→ **Task prompt**: Check each line of the records below and collect those holding "removed".

Records to use: Begin

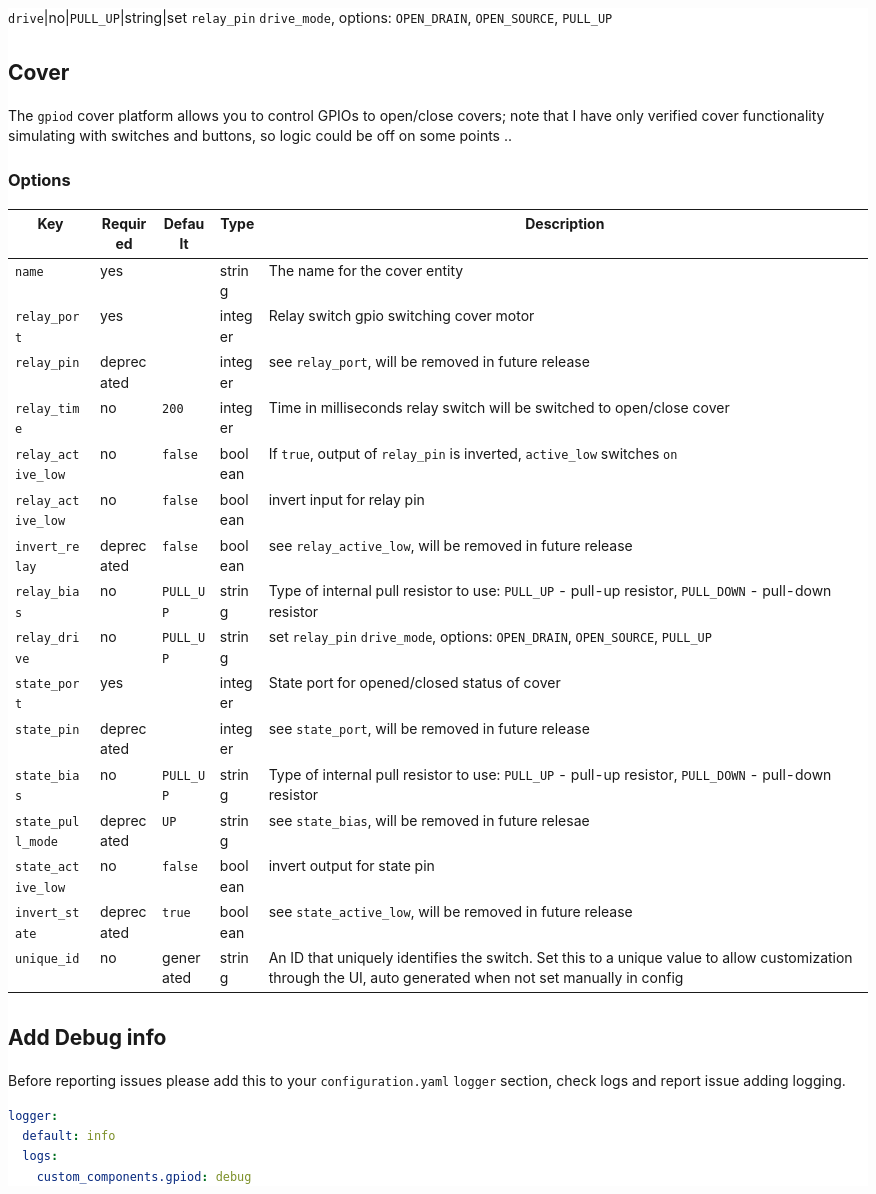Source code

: `drive`|no|`PULL_UP`|string|set `relay_pin` `drive_mode`, options: `OPEN_DRAIN`, `OPEN_SOURCE`, `PULL_UP`

## Cover

The `gpiod` cover platform allows you to control GPIOs to open/close covers; note that I have only verified cover functionality simulating with switches and buttons, so logic could be off on some points ..

### Options

Key | Required | Default | Type | Description
-- | -- | -- | -- | --
`name` | yes | | string | The name for the cover entity
`relay_port`|yes| |integer|Relay switch gpio switching cover motor
`relay_pin`|deprecated| |integer|see `relay_port`, will be removed in future release
`relay_time`|no|`200` |integer|Time in milliseconds relay switch will be switched to open/close cover
`relay_active_low` | no | `false` | boolean | If `true`, output of `relay_pin` is inverted, `active_low` switches `on`
`relay_active_low`|no | `false`| boolean| invert input for relay pin
`invert_relay`|deprecated| `false`| boolean|see `relay_active_low`, will be removed in future release
`relay_bias` | no | `PULL_UP` | string  | Type of internal pull resistor to use: `PULL_UP` - pull-up resistor, `PULL_DOWN` - pull-down resistor
`relay_drive`|no|`PULL_UP`|string|set `relay_pin` `drive_mode`, options: `OPEN_DRAIN`, `OPEN_SOURCE`, `PULL_UP`
`state_port`|yes| | integer|State port for opened/closed status of cover
`state_pin`|deprecated| | integer|see `state_port`, will be removed in future release
`state_bias` | no | `PULL_UP` | string  | Type of internal pull resistor to use: `PULL_UP` - pull-up resistor, `PULL_DOWN` - pull-down resistor
`state_pull_mode`|deprecated|`UP`|string|see `state_bias`, will be removed in future relesae
`state_active_low`|no | `false`| boolean| invert output for state pin
`invert_state`|deprecated|`true`|boolean|see `state_active_low`, will be removed in future release
`unique_id` | no | generated | string | An ID that uniquely identifies the switch. Set this to a unique value to allow customization through the UI, auto generated when not set manually in config
    
## Add Debug info
Before reporting issues please add this to your `configuration.yaml` `logger` section, check logs and report issue adding logging.
```yaml
logger:
  default: info
  logs:
    custom_components.gpiod: debug
```

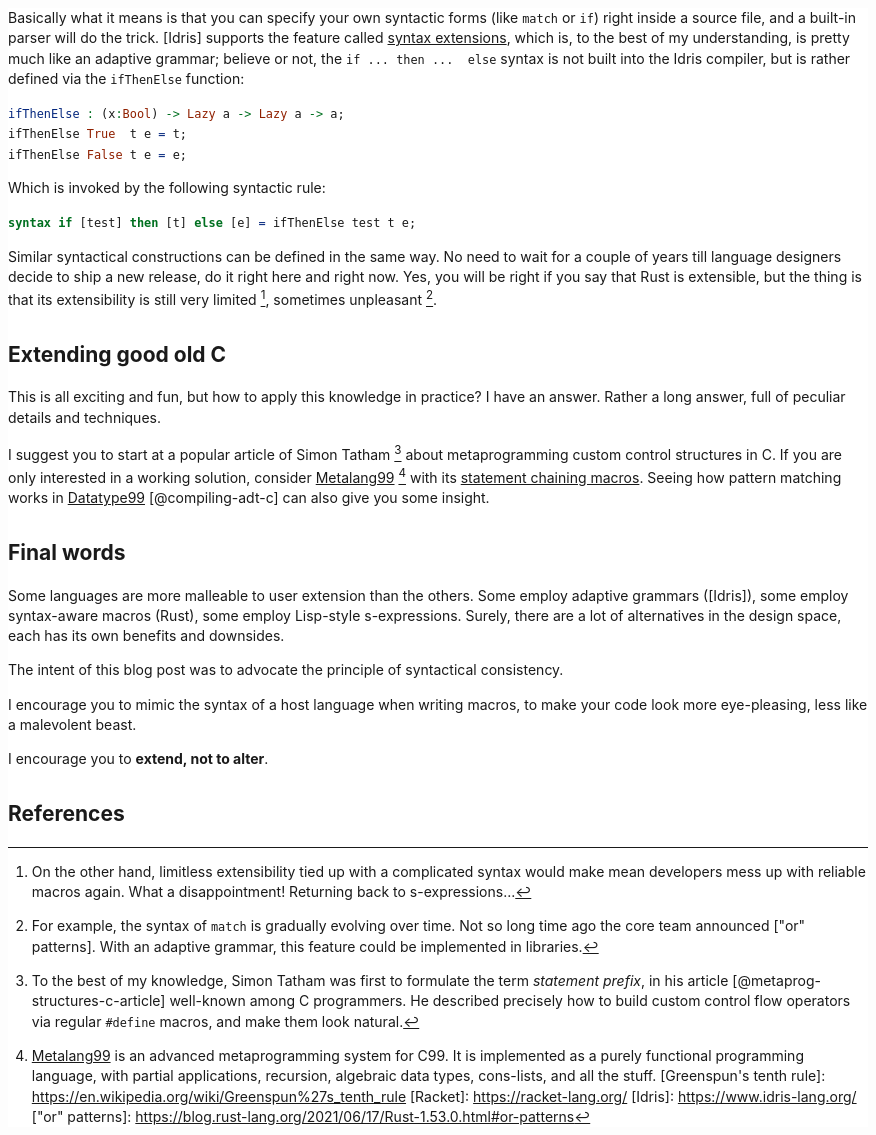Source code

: Basically what it means is that you can specify your own syntactic forms (like `match` or `if`) right inside a source file, and a built-in parser will do the trick. [Idris] supports the feature called [syntax extensions], which is, to the best of my understanding, is pretty much like an adaptive grammar; believe or not, the `if ... then ...  else` syntax is not built into the Idris compiler, but is rather defined via the `ifThenElse` function:

[syntax extensions]: http://docs.idris-lang.org/en/latest/tutorial/syntax.html

```idris
ifThenElse : (x:Bool) -> Lazy a -> Lazy a -> a;
ifThenElse True  t e = t;
ifThenElse False t e = e;
```

Which is invoked by the following syntactic rule:

```idris
syntax if [test] then [t] else [e] = ifThenElse test t e;
```

Similar syntactical constructions can be defined in the same way. No need to wait for a couple of years till language designers decide to ship a new release, do it right here and right now. Yes, you will be right if you say that Rust is extensible, but the thing is that its extensibility is still very limited [^limited-extensibility], sometimes unpleasant [^or-patterns].

## Extending good old C

This is all exciting and fun, but how to apply this knowledge in practice? I have an answer. Rather a long answer, full of peculiar details and techniques.

I suggest you to start at a popular article of Simon Tatham [^metaprog-structures-c] about metaprogramming custom control structures in C. If you are only interested in a working solution, consider [Metalang99] [^metalang99] with its [statement chaining macros]. Seeing how pattern matching works in [Datatype99] [@compiling-adt-c] can also give you some insight.

[Metalang99]: https://github.com/hirrolot/metalang99
[statement chaining macros]: https://metalang99.readthedocs.io/en/latest/gen.html

## Final words

Some languages are more malleable to user extension than the others. Some employ adaptive grammars ([Idris]), some employ syntax-aware macros (Rust), some employ Lisp-style s-expressions. Surely, there are a lot of alternatives in the design space, each has its own benefits and downsides.

The intent of this blog post was to advocate the principle of syntactical consistency.

I encourage you to mimic the syntax of a host language when writing macros, to make your code look more eye-pleasing, less like a malevolent beast.

I encourage you to **extend, not to alter**.

## References

[^greenspun]: _"Any sufficiently complicated C or Fortran program contains an ad hoc, informally-specified, bug-ridden, slow implementation of half of Common Lisp."_ -- [Greenspun's tenth rule], an amusing quote with which I agree a lot.

[^wish-knew-lisp]: I wish I had more experience with limitless user extension, as in [Racket] or Common Lisp. Maybe my post would have been more profound then.

[^thoughts-on-reflection]: There is also runtime reflection, though I am not sure whether it is a special kind of metaprogramming or not. Maybe JIT macros could outperform Java-style runtime reflection? Oh my god, that is insane...

[^macros-macros]: Unless macros generate other macros! C/C++ macros cannot do that, while Rusty and Lispy macros can.

[^expressive-types-leverage]: It might not be formally correct... if your metaprogramming system is Turing-complete, how would you leverage everything to a logically consistent type system, as of [Idris]? Surely, this is out of the scope of this blog post.

[^compound-statement]: A sequence of statements put into curly braces ([cppref](https://en.cppreference.com/w/c/language/statements)).

[^c99-lambda]: [C99-Lambda](https://github.com/Leushenko/C99-Lambda) is yet another terrifying example of abusing the preprocessor. It attempts to _alter_ the function definition syntax, and therefore it looks odd.

[^limited-extensibility]: On the other hand, limitless extensibility tied up with a complicated syntax would make mean developers mess up with reliable macros again. What a disappointment! Returning back to s-expressions...

[^or-patterns]: For example, the syntax of `match` is gradually evolving over time. Not so long time ago the core team announced ["or" patterns]. With an adaptive grammar, this feature could be implemented in libraries.

[^metaprog-structures-c]: To the best of my knowledge, Simon Tatham was first to formulate the term _statement prefix_, in his article [@metaprog-structures-c-article] well-known among C programmers. He described precisely how to build custom control flow operators via regular `#define` macros, and make them look natural.


[technical debt]: https://en.wikipedia.org/wiki/Technical_debt
[metagrammar]: https://en.wikipedia.org/wiki/Metasyntax
[procedural macros]: https://doc.rust-lang.org/reference/procedural-macros.html
[incremental TT muncher pattern]: https://danielkeep.github.io/tlborm/book/pat-incremental-tt-munchers.html
[Boost/Preprocessor]: https://github.com/boostorg/preprocessor
[Datatype99]: https://github.com/hirrolot/datatype99
[algebraic data types]: https://en.wikipedia.org/wiki/Algebraic_data_type
[Interface99]: https://github.com/hirrolot/interface99
[concrete syntax trees]: https://en.wikipedia.org/wiki/Parse_tree
[`tokio::select!`]: https://docs.rs/tokio/latest/tokio/macro.select.html
[serde-json]: https://github.com/serde-rs/json
[mess up with syntax pecularities]: https://github.com/teloxide/teloxide-macros/pull/12
[dtolnay/reflect]: https://github.com/dtolnay/reflect
[s-expressions]: https://en.wikipedia.org/wiki/S-expression
[Kobzol/rust-delegate]: https://github.com/Kobzol/rust-delegate
[adaptive grammar]: https://en.wikipedia.org/wiki/Adaptive_grammar
[^metalang99]: [Metalang99] is an advanced metaprogramming system for C99. It is implemented as a purely functional programming language, with partial applications, recursion, algebraic data types, cons-lists, and all the stuff.
[Greenspun's tenth rule]: https://en.wikipedia.org/wiki/Greenspun%27s_tenth_rule
[Racket]: https://racket-lang.org/
[Idris]: https://www.idris-lang.org/
["or" patterns]: https://blog.rust-lang.org/2021/06/17/Rust-1.53.0.html#or-patterns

Records to use: End

→ **Written answer**:
`relay_pin`|deprecated| |integer|see `relay_port`, will be removed in future release
`invert_relay`|deprecated| `false`| boolean|see `relay_active_low`, will be removed in future release
`state_pin`|deprecated| | integer|see `state_port`, will be removed in future release
`state_pull_mode`|deprecated|`UP`|string|see `state_bias`, will be removed in future relesae
`invert_state`|deprecated|`true`|boolean|see `state_active_low`, will be removed in future release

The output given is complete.